The property is located on the southwest corner of Chain Bridge Road and Main Street. It is a 47.8-acre piece of Fairfax County that is surrounded by the City of Fairfax and is assigned to the Providence District Supervisor’s Office. It is home to the Historic Fairfax Courthouse and Jail, the Historic Legato School, Fairfax County Courthouse, the Adult and Juvenile Detention Centers, as well as a number of non-profit and volunteer organizations.
Why is the Massey Complex an autonomous piece of Fairfax County surrounded by the City of Fairfax?
This anomaly dates back to 1799 when Richard Ratcliffe sold four acres to Fairfax County for the new location of the Fairfax County Courthouse. Mr. Ratcliffe owned all the land surrounding the four-acre parcel. He then proceeded to build a tavern where the Bank of America now sits. In 1800 he sold an additional six acres to the county to accommodate a jail, stocks, stable, and other associated buildings. It was then that he began to lay out the Town of Providence around the courthouse. The Town of Providence was approved by the Virginia General Assembly in 1805. This name was officially changed in 1874 to the Town of Fairfax and in 1961 became an independent city leaving a now 47.8-acre parcel of Fairfax County in the center of the city.
The Master Plan effort kicked off in Summer 2018 and concluded in February 2021. A master plan is a detailed, long-range plan that balances and harmonizes all elements for the best utilization of the site. It looks at the existing site configuration, the next phase of growth, and the future growth for the site in a logical plan that maximizes the sites potential. This master plan offers a vision for the Complex’s future programming, its development, its infrastructure, its connectivity, and its open spaces and historic resources. It aligns a physical vision for the Complex’s future growth with the County’s strategic vision for growing the Judiciary and other related programming.
Throughout the Master Plan process, a number of interactive design workshops were held with the surrounding community and the stakeholders.

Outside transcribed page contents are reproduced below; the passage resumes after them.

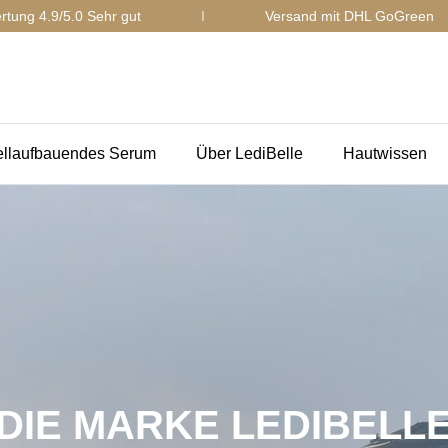
tung 4.9/5.0 Sehr gut
Versand mit DHL GoGreen
ellaufbauendes Serum
Über LediBelle
Hautwissen
DIE MARKE LEDIBELL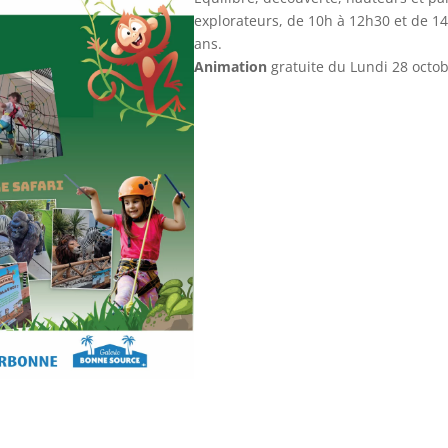
explorateurs, de 10h à 12h30 et de 1
ans.
Animation
gratuite du Lundi 28 octo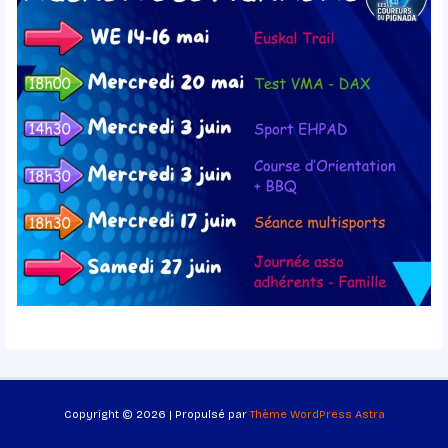
Copyright © 2026 | Propulsé par
Thème WordPress Astra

The first stakeholder workshop of a number of work sessions was held on October 4, 2018 with stakeholders who work on the Massey Complex. The work session was attended by over 60 stakeholders who participated in several interactive exercises. The interactive exercises were geared to explore the four priorities that form the mission statement for the Massey Complex Master Plan and to generate design ideas on how the master plan could respond to the priority statements.

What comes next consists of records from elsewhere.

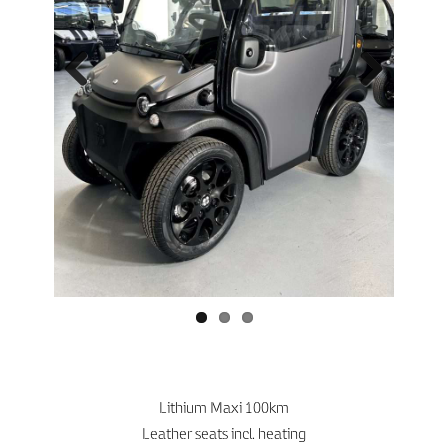
Previo
Next
us
Lithium Maxi 100km
Leather seats incl. heating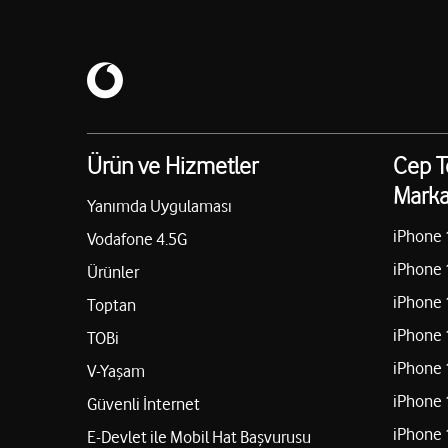
Ürün ve Hizmetler
Cep T
Marka
Yanımda Uygulaması
iPhone 
Vodafone 4.5G
iPhone 
Ürünler
iPhone 
Toptan
iPhone 
TOBi
iPhone 
V-Yaşam
iPhone 
Güvenli İnternet
iPhone 
E-Devlet ile Mobil Hat Başvurusu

Additional work sessions will be scheduled for next year with three of them open to the public and community at large.
The second stakeholder workshop was held on January 31, 2019 with stakeholders who work on the Massey Complex. The work shop was attended by 70 stakeholders who participated in exercises to begin to define the master plan concepts including where to locate the Police Evidence Storage Facility, how to expand the Courthouse to meet future growth needs of the Courts, how to best utilize and create a sense of place for the Old Courthouse and the Historic Jail, how to begin to block and organize the site for future growth needs, pedestrian and vehicle access patterns, and what would a Public Private Partnership look like on the site.
The third stakeholder workshop was held on May 2, 2019 with stakeholders who work at the Massey Complex. Participants got their first chance to review three different master plan concepts.
This project is listed in the FY 2021 - FY 2024 Adopted Capital Improvement Program (CIP) on page number 157.
Architectural Review Board Briefing. The presentation includes master plan priorities and the project schedule.
The Massey Building in Fairfax, VA, was demolished in 2020. It took about 320 calendar days (10 months) to take down the 196 foot structure. The building was named after Carlton C. Massey, the first County Executive for Fairfax County, who served from 1952 to 1971.